[WHAT YOU WILL DO]: Reproduce every one of the rows below verbatim, leaving the pictures out of your answer.

[RECORDS SHOWN]:
● ● ● ● ●
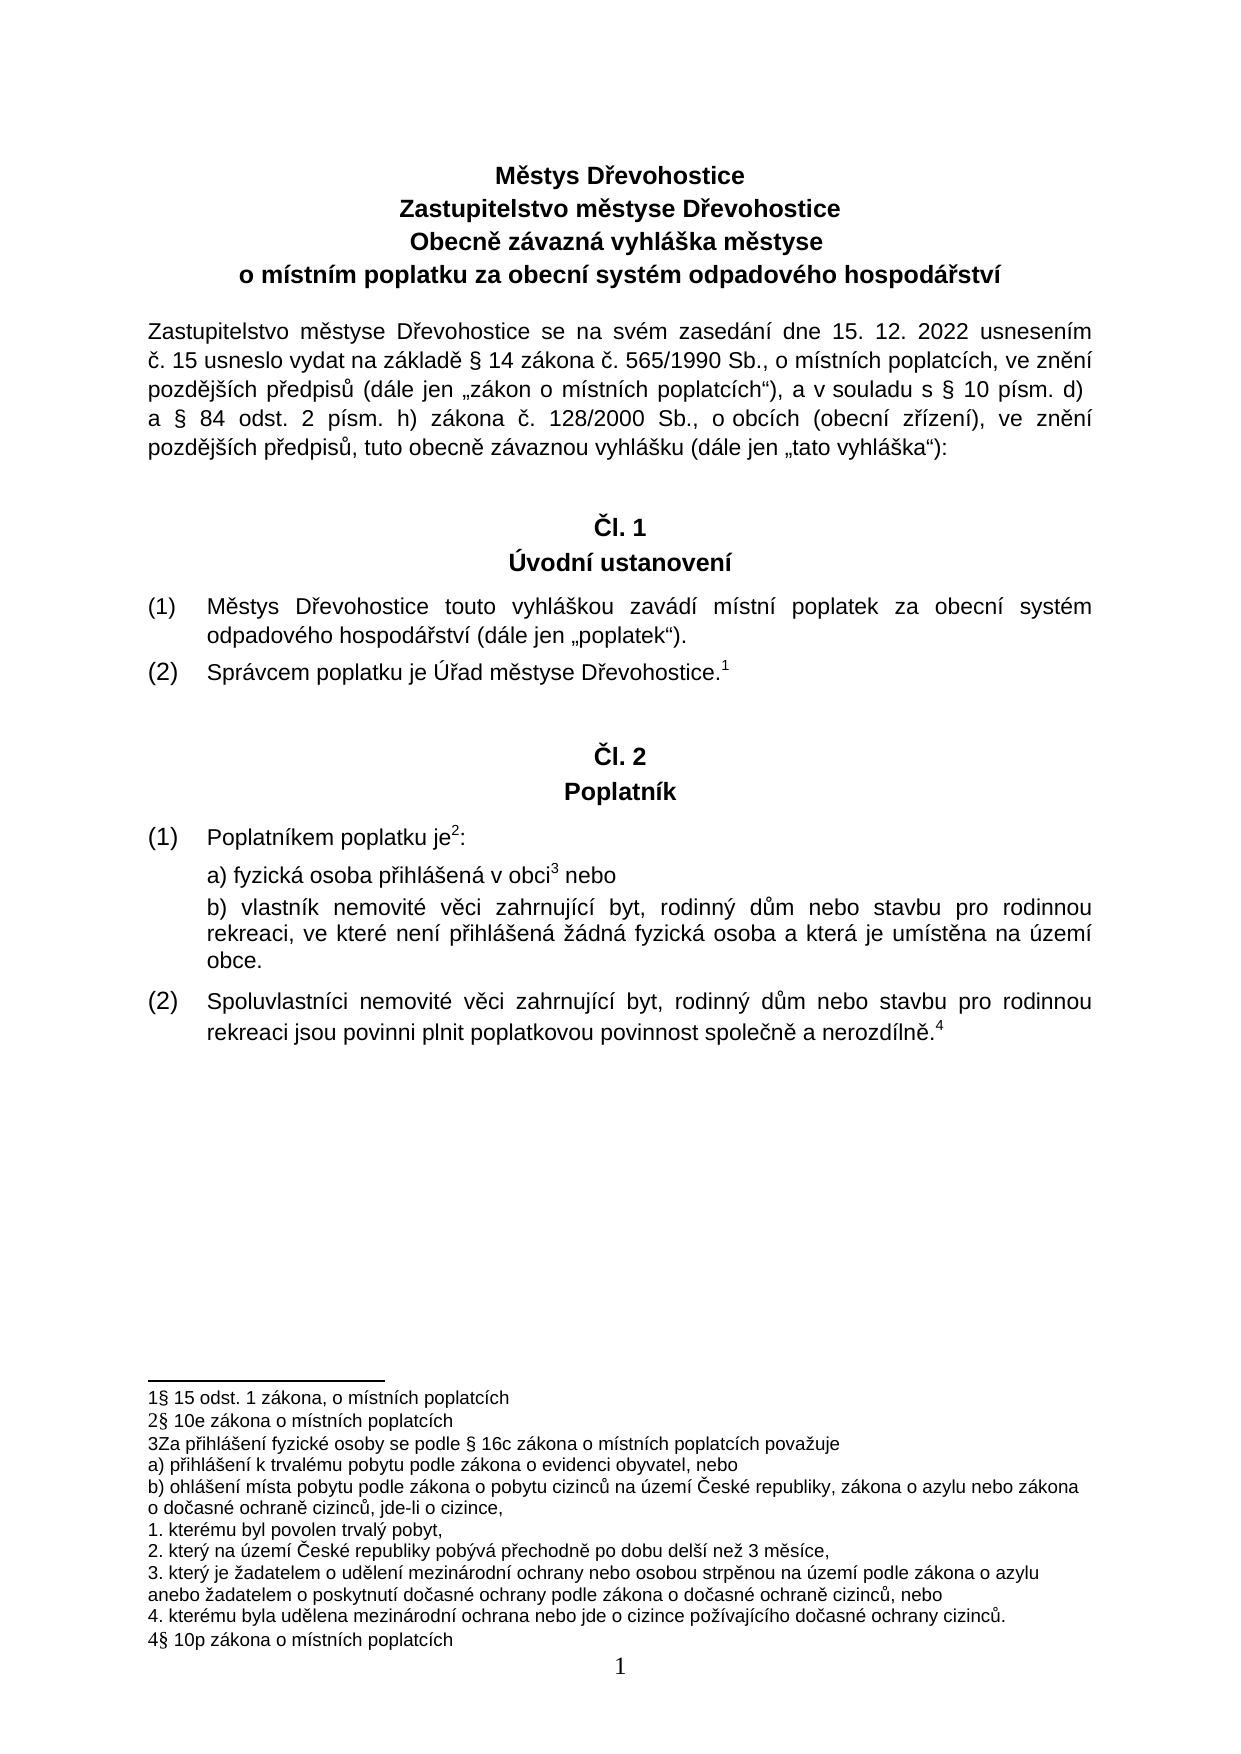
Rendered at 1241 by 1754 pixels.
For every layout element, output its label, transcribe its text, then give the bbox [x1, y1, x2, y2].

list Správcem poplatku je Úřad městyse Dřevohostice. [148, 657, 1093, 686]
text Za přihlášení fyzické osoby se podle § 16c zákona o místních poplatcích považuje [148, 1432, 1093, 1454]
list Spoluvlastníci nemovité věci zahrnující byt, rodinný dům nebo stavbu pro rodinnou rekreaci jsou povinni plnit poplatkovou povinnost společně a nerozdílně. [148, 986, 1093, 1046]
text Zastupitelstvo městyse Dřevohostice se na svém zasedání dne 15. 12. 2022 usnesením č. 15 usneslo vydat na základě § 14 zákona č. 565/1990 Sb., o místních poplatcích, ve znění pozdějších předpisů (dále jen „zákon o místních poplatcích“), a v souladu s § 10 písm. d) a § 84 odst. 2 písm. h) zákona č. 128/2000 Sb., o obcích (obecní zřízení), ve znění pozdějších předpisů, tuto obecně závaznou vyhlášku (dále jen „tato vyhláška“): [148, 318, 1093, 460]
list Poplatníkem poplatku je: [148, 822, 1093, 851]
text Městys Dřevohostice [148, 161, 1093, 190]
text 4. kterému byla udělena mezinárodní ochrana nebo jde o cizince požívajícího dočasné ochrany cizinců. [148, 1605, 1093, 1626]
list § 15 odst. 1 zákona, o místních poplatcích [148, 1387, 1093, 1408]
text 1. kterému byl povolen trvalý pobyt, [148, 1519, 1093, 1540]
text b) vlastník nemovité věci zahrnující byt, rodinný dům nebo stavbu pro rodinnou rekreaci, ve které není přihlášená žádná fyzická osoba a která je umístěna na území obce. [207, 894, 1093, 973]
text Poplatník [148, 777, 1093, 805]
text Obecně závazná vyhláška městyse [148, 227, 1093, 256]
list § 10e zákona o místních poplatcích [148, 1408, 1093, 1432]
text b) ohlášení místa pobytu podle zákona o pobytu cizinců na území České republiky, zákona o azylu nebo zákona o dočasné ochraně cizinců, jde-li o cizince, [148, 1476, 1093, 1519]
list § 10p zákona o místních poplatcích [148, 1626, 1093, 1651]
list Městys Dřevohostice touto vyhláškou zavádí místní poplatek za obecní systém odpadového hospodářství (dále jen „poplatek“). [148, 593, 1093, 648]
text 2. který na území České republiky pobývá přechodně po dobu delší než 3 měsíce, [148, 1540, 1093, 1562]
text o místním poplatku za obecní systém odpadového hospodářství [148, 260, 1093, 289]
text Čl. 2 [148, 742, 1093, 770]
text a) přihlášení k trvalému pobytu podle zákona o evidenci obyvatel, nebo [148, 1454, 1093, 1476]
text Zastupitelstvo městyse Dřevohostice [148, 194, 1093, 223]
text Čl. 1 [148, 512, 1093, 541]
text a) fyzická osoba přihlášená v obci nebo [148, 860, 1093, 888]
text 3. který je žadatelem o udělení mezinárodní ochrany nebo osobou strpěnou na území podle zákona o azylu anebo žadatelem o poskytnutí dočasné ochrany podle zákona o dočasné ochraně cizinců, nebo [148, 1562, 1093, 1605]
text Úvodní ustanovení [148, 547, 1093, 576]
● ● ● ● ●
[THE SOLUTION]:
Rendered at 1241 by 1754 pixels.
For every layout element, output its label, transcribe its text, then give the bbox [x1, y1, x2, y2].

list Správcem poplatku je Úřad městyse Dřevohostice. [148, 657, 1093, 686]
text Za přihlášení fyzické osoby se podle § 16c zákona o místních poplatcích považuje [148, 1432, 1093, 1454]
list Spoluvlastníci nemovité věci zahrnující byt, rodinný dům nebo stavbu pro rodinnou rekreaci jsou povinni plnit poplatkovou povinnost společně a nerozdílně. [148, 986, 1093, 1046]
text Zastupitelstvo městyse Dřevohostice se na svém zasedání dne 15. 12. 2022 usnesením č. 15 usneslo vydat na základě § 14 zákona č. 565/1990 Sb., o místních poplatcích, ve znění pozdějších předpisů (dále jen „zákon o místních poplatcích“), a v souladu s § 10 písm. d) a § 84 odst. 2 písm. h) zákona č. 128/2000 Sb., o obcích (obecní zřízení), ve znění pozdějších předpisů, tuto obecně závaznou vyhlášku (dále jen „tato vyhláška“): [148, 318, 1093, 460]
list Poplatníkem poplatku je: [148, 822, 1093, 851]
text Městys Dřevohostice [148, 161, 1093, 190]
text 4. kterému byla udělena mezinárodní ochrana nebo jde o cizince požívajícího dočasné ochrany cizinců. [148, 1605, 1093, 1626]
list § 15 odst. 1 zákona, o místních poplatcích [148, 1387, 1093, 1408]
text 1. kterému byl povolen trvalý pobyt, [148, 1519, 1093, 1540]
text b) vlastník nemovité věci zahrnující byt, rodinný dům nebo stavbu pro rodinnou rekreaci, ve které není přihlášená žádná fyzická osoba a která je umístěna na území obce. [207, 894, 1093, 973]
text Poplatník [148, 777, 1093, 805]
text Obecně závazná vyhláška městyse [148, 227, 1093, 256]
list § 10e zákona o místních poplatcích [148, 1408, 1093, 1432]
text b) ohlášení místa pobytu podle zákona o pobytu cizinců na území České republiky, zákona o azylu nebo zákona o dočasné ochraně cizinců, jde-li o cizince, [148, 1476, 1093, 1519]
list § 10p zákona o místních poplatcích [148, 1626, 1093, 1651]
list Městys Dřevohostice touto vyhláškou zavádí místní poplatek za obecní systém odpadového hospodářství (dále jen „poplatek“). [148, 593, 1093, 648]
text 2. který na území České republiky pobývá přechodně po dobu delší než 3 měsíce, [148, 1540, 1093, 1562]
text o místním poplatku za obecní systém odpadového hospodářství [148, 260, 1093, 289]
text Čl. 2 [148, 742, 1093, 770]
text a) přihlášení k trvalému pobytu podle zákona o evidenci obyvatel, nebo [148, 1454, 1093, 1476]
text Zastupitelstvo městyse Dřevohostice [148, 194, 1093, 223]
text Čl. 1 [148, 512, 1093, 541]
text a) fyzická osoba přihlášená v obci nebo [148, 860, 1093, 888]
text 3. který je žadatelem o udělení mezinárodní ochrany nebo osobou strpěnou na území podle zákona o azylu anebo žadatelem o poskytnutí dočasné ochrany podle zákona o dočasné ochraně cizinců, nebo [148, 1562, 1093, 1605]
text Úvodní ustanovení [148, 547, 1093, 576]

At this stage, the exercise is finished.